In two years since then, Aadharshila collected more money through annual Deusi-Bhailo events to buy an additional 4,000 square metre land plot.

The land is currently barren, but one can notice from dry stalks that it yields pigeon peas in the other season. The lentils have already been stored, according to Lama. The commune members also grow vegetables like onions, eggplants, and cauliflowers as well as fruits like guava and lemon.

There are two cowsheds. The families of the commune feed on the cows’ milk. “We had also started livestock farming as an enterprise,” says Punam Mahato, “But we could not be successful in that.”

The commune had also operated a spice factory that would sell spice products not only in Bardibas but also in Kathmandu. This small-scale industry was another source of income, but it was discontinued as the members got busy campaigning for their leaders during elections.

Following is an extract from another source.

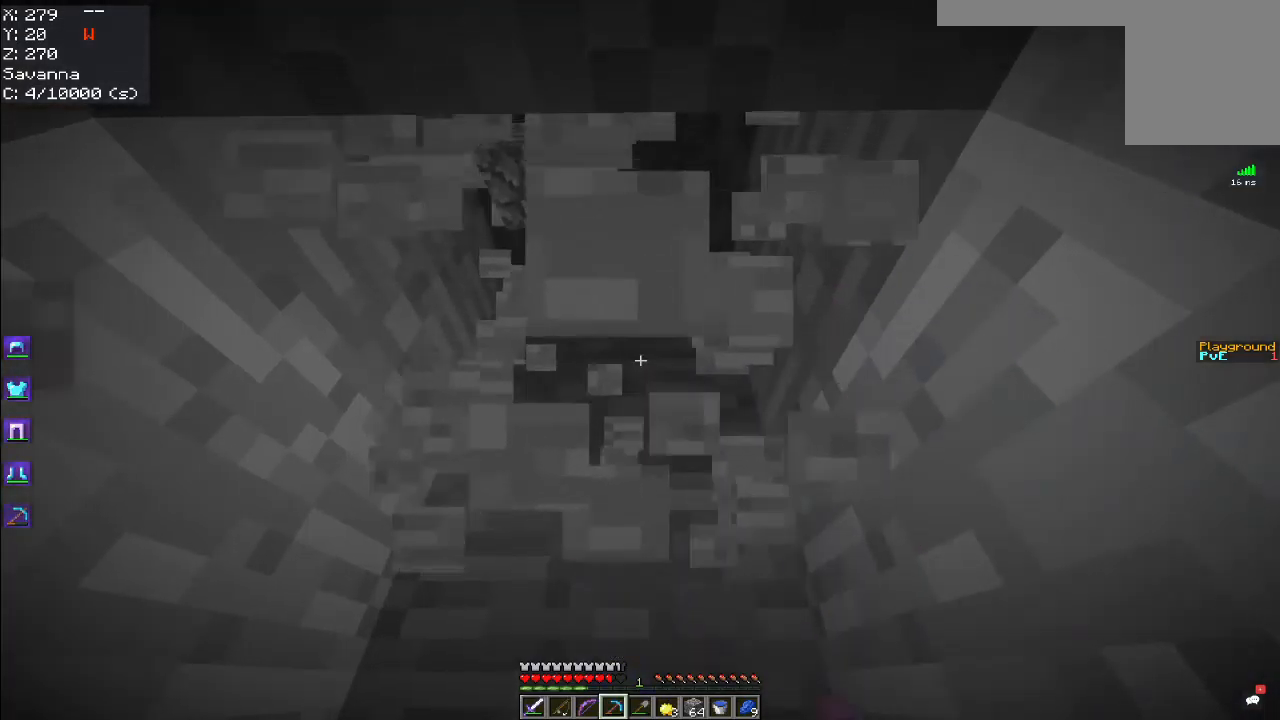
{"keys": ["w"], "mouse": ["left"], "events": [[484, "w", "down"]]}
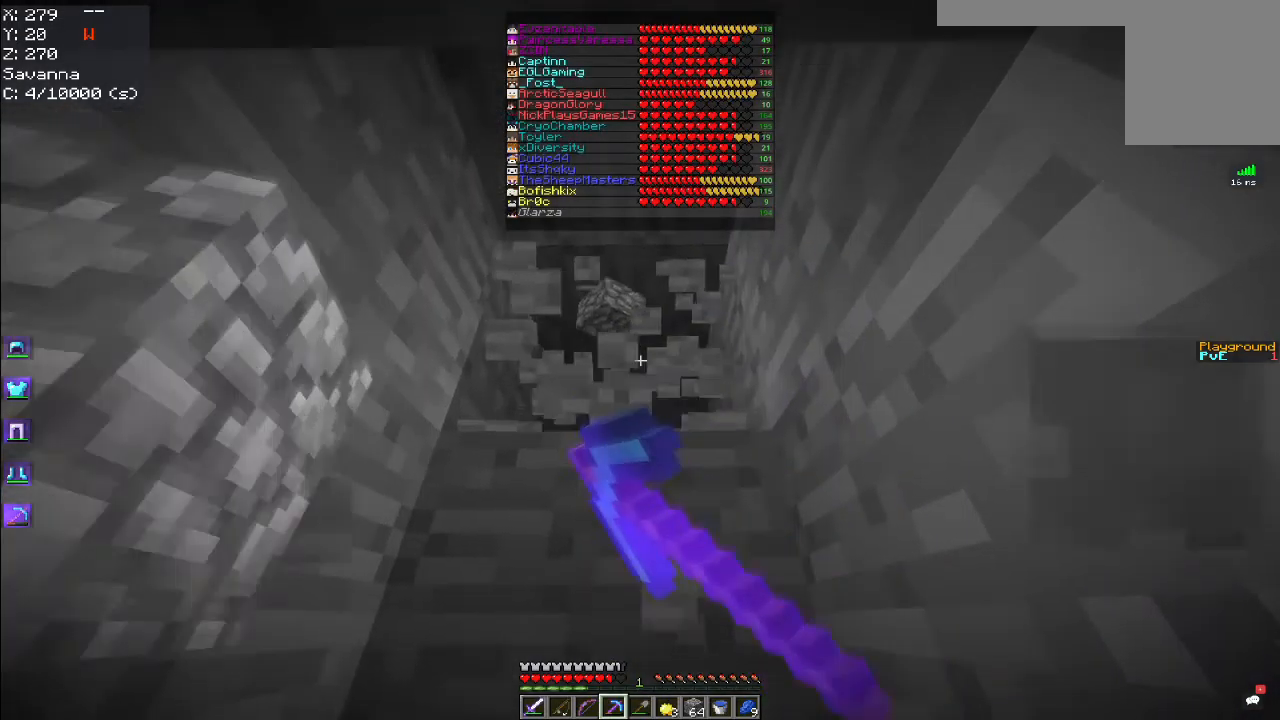
{"keys": ["w"], "mouse": ["left"], "events": [[350, "w", "up"], [484, "w", "down"]]}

Now, Aadharshila has leased 15,000 square metres of land at Lalgadh in Dhanusha. The rice produced there is enough for the commune members throughout the year, and the commune pays Rs 15,000 per annum to the landowner.

When the commune shifted to Gauridanda in 2010, the quality of education in the public school nearby was not good enough. The school neither had doors and windows nor would anyone take attendance of the students. Even the roof of the school building was damaged and it made the school look like a hut. “The first thing we did was transforming the school after coming here,” says Lama, showing a big building of the school, which is visible from the waiting room.

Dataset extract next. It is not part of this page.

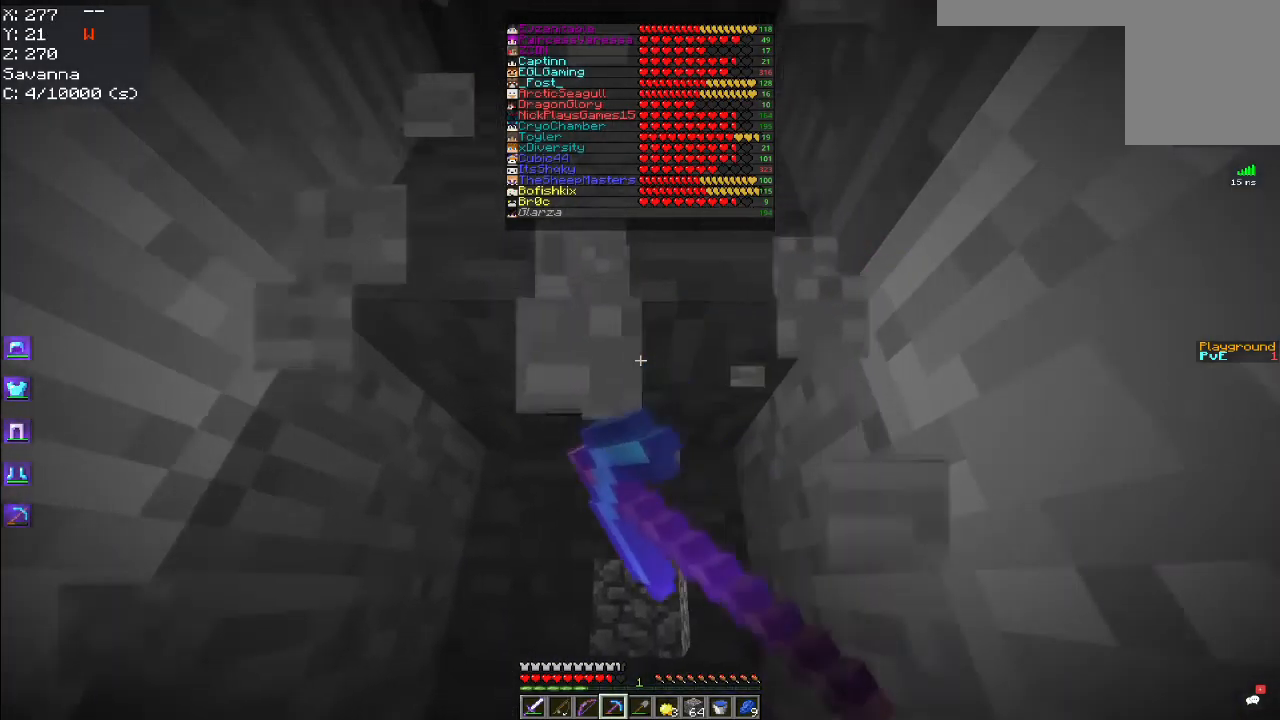
{"keys": [], "mouse": ["left"], "events": [[217, "w", "up"]]}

Now the Janata Secondary school has been registered as a high school where science, diploma agriculture, and veterinary courses are taught until grade 12. The school has four concrete buildings now. The school is the model school of Province 2 as its students have topped the SEE exams in the province three times and have secured the second position once.

“We have launched a campaign for education, health, and cultural transformation,” says Lama, “This is where our children study.”

Currently, four students from the commune go to school. A few students who completed the school level are in Kathmandu.

Moving towards communism

At present, Deep Bahadur Yonjan, a central committee member of the Nepal Communist Party, chairs the commune management committee. Other members include Durga Jayanti Rai (former lawmaker), Hari Narayan Chaudhary and Pesal Khatiwada while the alumni include MP Sita Pokharel and former minister Bishwanath Shah.

Inspired by the Paris commune, the current members of Aadharshila are bound by the communist party’s ideology. “The communist ideology can only be fulfilled when we can get to the core,” Lama argues, “Nothing is private in communism. We are increasingly pushing towards the direction of the commune. That is our main philosophy.”

People from Siraha, Dhanusha, Sarlahi, Kathmandu, Okhaldhunga, and Khotang are living in the Aadharshila. Whatever they do, they give their earning to the family. Minister Pokharel says “My income and expenditure are allocated for by my comrades.”

Lama keeps a small part of his income from his teaching for personal expenses and gives the rest to the commune. “I keep nothing for myself,” says Lama, “Everything is collective. So everything that is created by my personality, whether be it an award, a prize or a wage, belongs to the family.” While the world is delved into privatisation, Aadharshila is heading towards the opposite.

While many communists of Nepal are prioritising private property, Aadharshila is one of the last remaining communes in Nepal.

During the armed conflict, the then Maoist party had established several of such communes in Rolpa, Rukum and other strongholds. But these communes started disappearing once the Maoists came into the peace process. Now even the remains of these communes are hard to find. While the senior leaders of the party came to live in Kathmandu and none looked back, many members of these communes became bankrupt. Some flew to India or the Middle East to earn their livelihood.

As the government, led by the communist party that holds two-thirds in Parliament, puts capitalism at the centre of its policies, the future of the commune is unknown. But, Lama is hopeful, “The greater the success of the communist party movement, the greater its burden.”